* _Selected extract_:
Probably the most expensive result of a floating point arithmetical error was the loss of the Ariane 5 rocket and payload on its maiden flight. The crucial software fault was an integer overflow but this would not have occurred if more cautious floating point processing had been implemented. The cost in 1996 money was around £238 million ($370 million).

If you tried running the little program above then you will have spotted the lines that both declared a float variable and then went on to assign a value. So we had better deal with that next.

Declaring and Defining Variables

You declare a variable like this:

int myInt;

and the program would reserve memory for this int type variable and associate that part of memory with the chosen name, myInt.

There are some rules for variable names. They can’t be the same as C keywords as that would just create confusion. They must start with a letter or an underscore. Otherwise they can contain any upper or lower case letter and number. Variable names are case sensitive so myInt is a different variable to MyInt. There is no set limit on the length of a C variable name in the language specification but it is best to keep things within sensible bounds. The shortest valid variable name is a single letter. It is a good idea to use meaningful variable names and there is a convention that the first letter is lower case and that any subsequent “words” in the name start with an upper case letter.

Typical variable names might be:

x, var1, _VAR, aShortPhrase or thisIsGettingABitLongMaybe

We can set the value of a variable using the assignment operator ( = ) thus:

myInt = 5;

We could have set an initial value for myInt when it was first declared – this is known as defining a variable.

* _Record extracts_:

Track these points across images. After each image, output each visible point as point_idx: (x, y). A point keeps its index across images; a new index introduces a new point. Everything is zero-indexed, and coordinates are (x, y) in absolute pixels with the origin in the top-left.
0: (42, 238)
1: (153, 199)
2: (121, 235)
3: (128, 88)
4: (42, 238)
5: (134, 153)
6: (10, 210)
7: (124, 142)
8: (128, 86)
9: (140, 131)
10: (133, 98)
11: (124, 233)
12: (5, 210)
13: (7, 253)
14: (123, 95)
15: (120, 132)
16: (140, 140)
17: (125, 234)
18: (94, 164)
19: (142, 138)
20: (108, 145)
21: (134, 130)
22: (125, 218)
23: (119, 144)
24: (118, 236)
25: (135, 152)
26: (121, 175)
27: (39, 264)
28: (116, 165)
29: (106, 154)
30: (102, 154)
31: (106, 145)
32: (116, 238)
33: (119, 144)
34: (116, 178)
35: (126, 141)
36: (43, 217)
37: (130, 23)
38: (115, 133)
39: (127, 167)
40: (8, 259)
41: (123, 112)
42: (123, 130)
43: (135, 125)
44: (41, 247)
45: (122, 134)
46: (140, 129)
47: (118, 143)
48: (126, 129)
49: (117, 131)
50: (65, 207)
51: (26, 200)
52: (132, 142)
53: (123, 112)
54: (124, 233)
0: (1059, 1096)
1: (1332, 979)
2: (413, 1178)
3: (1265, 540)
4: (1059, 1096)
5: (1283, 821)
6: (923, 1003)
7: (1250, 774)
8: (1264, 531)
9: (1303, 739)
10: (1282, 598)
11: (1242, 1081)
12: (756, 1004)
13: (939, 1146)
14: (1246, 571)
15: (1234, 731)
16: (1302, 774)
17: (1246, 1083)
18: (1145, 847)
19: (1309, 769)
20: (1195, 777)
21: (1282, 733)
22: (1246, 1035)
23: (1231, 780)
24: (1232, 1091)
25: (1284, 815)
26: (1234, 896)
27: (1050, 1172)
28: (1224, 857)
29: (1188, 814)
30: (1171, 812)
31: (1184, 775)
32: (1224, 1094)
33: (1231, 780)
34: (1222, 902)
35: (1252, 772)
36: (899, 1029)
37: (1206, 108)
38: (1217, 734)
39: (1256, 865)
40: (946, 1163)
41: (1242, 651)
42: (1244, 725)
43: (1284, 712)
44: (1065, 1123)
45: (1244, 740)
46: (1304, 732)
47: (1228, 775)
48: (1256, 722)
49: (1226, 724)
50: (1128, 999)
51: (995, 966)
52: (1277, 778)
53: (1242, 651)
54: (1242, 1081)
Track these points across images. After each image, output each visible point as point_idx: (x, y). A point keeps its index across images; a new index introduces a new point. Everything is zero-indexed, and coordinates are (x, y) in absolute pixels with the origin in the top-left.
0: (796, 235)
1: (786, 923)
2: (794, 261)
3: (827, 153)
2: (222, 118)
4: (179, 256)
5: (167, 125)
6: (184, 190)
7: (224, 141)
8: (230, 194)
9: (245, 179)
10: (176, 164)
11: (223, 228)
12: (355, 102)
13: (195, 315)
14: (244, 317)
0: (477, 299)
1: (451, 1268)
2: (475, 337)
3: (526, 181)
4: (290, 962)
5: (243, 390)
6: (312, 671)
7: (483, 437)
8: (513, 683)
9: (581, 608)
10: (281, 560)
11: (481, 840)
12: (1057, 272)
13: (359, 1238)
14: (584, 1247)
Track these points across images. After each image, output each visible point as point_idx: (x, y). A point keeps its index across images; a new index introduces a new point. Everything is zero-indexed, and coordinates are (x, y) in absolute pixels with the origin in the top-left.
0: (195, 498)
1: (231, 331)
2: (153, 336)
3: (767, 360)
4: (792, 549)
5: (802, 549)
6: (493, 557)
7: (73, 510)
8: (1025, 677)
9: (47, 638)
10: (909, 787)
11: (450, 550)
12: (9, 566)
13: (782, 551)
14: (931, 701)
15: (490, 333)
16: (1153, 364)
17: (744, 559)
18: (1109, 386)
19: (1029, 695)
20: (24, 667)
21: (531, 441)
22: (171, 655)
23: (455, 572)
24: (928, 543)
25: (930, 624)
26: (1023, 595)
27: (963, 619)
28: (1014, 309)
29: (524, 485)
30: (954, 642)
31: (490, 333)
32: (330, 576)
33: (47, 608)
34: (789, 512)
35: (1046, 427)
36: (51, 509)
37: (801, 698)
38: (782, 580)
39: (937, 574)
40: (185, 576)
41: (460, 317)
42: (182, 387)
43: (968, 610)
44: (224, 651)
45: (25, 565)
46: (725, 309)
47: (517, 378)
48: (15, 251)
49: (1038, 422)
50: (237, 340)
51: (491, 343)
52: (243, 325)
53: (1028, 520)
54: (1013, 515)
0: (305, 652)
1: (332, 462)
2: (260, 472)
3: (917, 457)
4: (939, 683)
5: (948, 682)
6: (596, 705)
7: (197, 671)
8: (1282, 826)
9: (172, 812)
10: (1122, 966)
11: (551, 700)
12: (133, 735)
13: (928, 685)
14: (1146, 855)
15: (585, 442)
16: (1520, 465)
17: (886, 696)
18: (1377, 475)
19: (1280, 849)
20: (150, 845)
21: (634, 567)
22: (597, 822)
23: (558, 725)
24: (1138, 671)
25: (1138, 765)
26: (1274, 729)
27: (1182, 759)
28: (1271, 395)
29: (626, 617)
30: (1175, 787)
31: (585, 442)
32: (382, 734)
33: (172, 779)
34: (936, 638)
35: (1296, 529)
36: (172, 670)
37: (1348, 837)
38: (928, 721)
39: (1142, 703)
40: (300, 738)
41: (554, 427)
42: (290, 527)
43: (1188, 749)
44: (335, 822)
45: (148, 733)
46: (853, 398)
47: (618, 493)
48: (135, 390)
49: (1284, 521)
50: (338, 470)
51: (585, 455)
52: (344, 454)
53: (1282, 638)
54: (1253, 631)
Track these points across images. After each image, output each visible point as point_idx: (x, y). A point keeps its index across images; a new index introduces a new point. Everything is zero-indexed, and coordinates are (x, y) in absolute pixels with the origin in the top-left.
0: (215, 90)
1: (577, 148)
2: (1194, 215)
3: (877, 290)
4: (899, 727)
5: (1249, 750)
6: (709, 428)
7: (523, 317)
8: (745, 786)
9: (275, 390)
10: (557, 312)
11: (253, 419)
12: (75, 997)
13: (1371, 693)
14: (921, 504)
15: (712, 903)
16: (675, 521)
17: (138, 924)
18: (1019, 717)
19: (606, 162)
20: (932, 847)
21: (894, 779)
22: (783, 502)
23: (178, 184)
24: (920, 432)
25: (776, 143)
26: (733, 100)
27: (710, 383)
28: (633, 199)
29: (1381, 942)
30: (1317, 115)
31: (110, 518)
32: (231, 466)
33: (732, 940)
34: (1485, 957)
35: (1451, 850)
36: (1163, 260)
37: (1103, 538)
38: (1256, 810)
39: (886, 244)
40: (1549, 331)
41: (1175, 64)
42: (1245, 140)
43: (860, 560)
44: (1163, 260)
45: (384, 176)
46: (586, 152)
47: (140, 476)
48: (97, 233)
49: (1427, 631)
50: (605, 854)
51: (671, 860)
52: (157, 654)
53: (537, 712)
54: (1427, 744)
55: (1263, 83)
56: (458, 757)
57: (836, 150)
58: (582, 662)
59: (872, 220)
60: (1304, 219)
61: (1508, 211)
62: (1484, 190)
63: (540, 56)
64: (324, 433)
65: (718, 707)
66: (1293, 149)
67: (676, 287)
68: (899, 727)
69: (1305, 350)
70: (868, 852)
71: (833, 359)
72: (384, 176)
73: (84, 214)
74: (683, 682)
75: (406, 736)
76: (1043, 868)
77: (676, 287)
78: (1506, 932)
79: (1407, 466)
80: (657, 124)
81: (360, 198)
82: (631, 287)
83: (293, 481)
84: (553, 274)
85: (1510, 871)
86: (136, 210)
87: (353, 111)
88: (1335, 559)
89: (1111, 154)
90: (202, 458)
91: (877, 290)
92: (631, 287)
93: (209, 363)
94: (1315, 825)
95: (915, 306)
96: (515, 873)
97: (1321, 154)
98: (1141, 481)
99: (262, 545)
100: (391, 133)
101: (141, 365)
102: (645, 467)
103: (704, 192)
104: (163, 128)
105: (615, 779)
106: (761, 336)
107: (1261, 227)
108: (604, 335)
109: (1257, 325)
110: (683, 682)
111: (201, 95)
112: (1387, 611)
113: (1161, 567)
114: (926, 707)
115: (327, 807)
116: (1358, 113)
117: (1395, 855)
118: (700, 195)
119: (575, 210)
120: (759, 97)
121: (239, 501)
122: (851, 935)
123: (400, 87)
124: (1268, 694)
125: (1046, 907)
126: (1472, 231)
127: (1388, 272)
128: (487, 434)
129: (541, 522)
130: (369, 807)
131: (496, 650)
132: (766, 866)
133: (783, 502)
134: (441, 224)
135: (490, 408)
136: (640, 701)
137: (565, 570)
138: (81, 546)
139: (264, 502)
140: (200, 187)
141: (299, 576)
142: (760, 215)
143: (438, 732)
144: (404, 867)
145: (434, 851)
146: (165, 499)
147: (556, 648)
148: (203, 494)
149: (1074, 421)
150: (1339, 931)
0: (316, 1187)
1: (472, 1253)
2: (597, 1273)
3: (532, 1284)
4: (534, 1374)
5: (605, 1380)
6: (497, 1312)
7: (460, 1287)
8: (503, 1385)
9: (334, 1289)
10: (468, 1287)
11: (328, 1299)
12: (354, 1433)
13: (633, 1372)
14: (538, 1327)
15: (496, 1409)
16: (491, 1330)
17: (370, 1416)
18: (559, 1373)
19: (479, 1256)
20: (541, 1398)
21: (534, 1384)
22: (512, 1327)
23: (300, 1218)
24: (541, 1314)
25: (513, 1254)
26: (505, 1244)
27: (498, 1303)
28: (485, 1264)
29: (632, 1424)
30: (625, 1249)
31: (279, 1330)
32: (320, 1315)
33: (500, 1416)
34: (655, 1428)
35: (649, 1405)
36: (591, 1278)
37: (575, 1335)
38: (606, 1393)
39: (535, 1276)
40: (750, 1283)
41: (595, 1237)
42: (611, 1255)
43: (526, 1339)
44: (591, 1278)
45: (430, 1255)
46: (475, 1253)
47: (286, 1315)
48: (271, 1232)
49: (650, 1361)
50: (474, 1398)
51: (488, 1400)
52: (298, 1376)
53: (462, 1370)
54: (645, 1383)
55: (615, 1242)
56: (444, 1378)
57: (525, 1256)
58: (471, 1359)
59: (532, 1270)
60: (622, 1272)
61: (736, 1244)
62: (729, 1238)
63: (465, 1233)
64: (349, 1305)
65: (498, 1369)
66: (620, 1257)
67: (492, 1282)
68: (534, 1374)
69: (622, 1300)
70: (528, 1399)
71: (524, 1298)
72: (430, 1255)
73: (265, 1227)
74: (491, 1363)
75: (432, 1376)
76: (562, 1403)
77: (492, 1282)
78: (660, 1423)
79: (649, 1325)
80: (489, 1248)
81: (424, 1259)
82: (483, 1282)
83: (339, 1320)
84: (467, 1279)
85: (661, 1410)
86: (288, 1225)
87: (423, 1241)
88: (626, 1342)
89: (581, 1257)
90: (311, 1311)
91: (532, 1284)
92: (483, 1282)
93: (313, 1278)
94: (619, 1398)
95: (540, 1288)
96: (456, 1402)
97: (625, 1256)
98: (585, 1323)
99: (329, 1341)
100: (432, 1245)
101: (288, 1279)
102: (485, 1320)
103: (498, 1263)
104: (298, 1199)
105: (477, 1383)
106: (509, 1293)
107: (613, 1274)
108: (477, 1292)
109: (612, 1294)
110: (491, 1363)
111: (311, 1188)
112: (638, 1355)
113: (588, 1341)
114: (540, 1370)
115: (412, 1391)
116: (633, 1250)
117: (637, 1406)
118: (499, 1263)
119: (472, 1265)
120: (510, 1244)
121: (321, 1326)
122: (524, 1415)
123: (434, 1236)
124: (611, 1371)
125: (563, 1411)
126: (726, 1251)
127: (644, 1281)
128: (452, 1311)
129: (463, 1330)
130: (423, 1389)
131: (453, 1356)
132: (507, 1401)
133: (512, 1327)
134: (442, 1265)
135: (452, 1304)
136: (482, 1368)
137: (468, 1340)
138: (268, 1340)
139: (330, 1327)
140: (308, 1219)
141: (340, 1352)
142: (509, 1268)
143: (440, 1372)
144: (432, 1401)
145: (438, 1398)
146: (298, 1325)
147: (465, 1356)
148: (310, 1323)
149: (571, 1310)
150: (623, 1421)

* _Stated task 1_:
In the text on declaring C variables, what must a variable name start with?
* _Stated task 2_:
Continue the tutorial on C variables from the point where it stops.

* _Response 1_:
A letter or an underscore.

* _Response 2_:
int myInt; // declaring myInt
myInt = 5; // using the assignment operator “=” to assign a value
int myOtherInt = 7; // this is defining a new variable which means declaring it
// and assigning it a value in the same statement

The short code examples used so far have often included fixed values to be assigned to a variable. These are known as constants.

Defining constants (literals)

Constants are fixed values set in your C code statements. These can be integers, floating point values, characters or strings (often then called literals). Here are some examples where constants are used to define a variable:

int m = 5; // the 5 itself is known as an integer constant.
char c = ‘a’; // a char constant is delimited by single quotes
char ca[] = “This is a string constant or literal”; // a string constant is delimited
               // by double quotes
float f = 5.67; // The decimal point creates a floating point numeric constant

Integer constants can be a decimal (base 10), octal (base 8), hexadecimal (base 16) or binary (base 2) value. An unsigned constant has a U suffix and a long constant an L suffix. A binary constant has a prefix B. As that list can be a bit overwhelming a few examples might help.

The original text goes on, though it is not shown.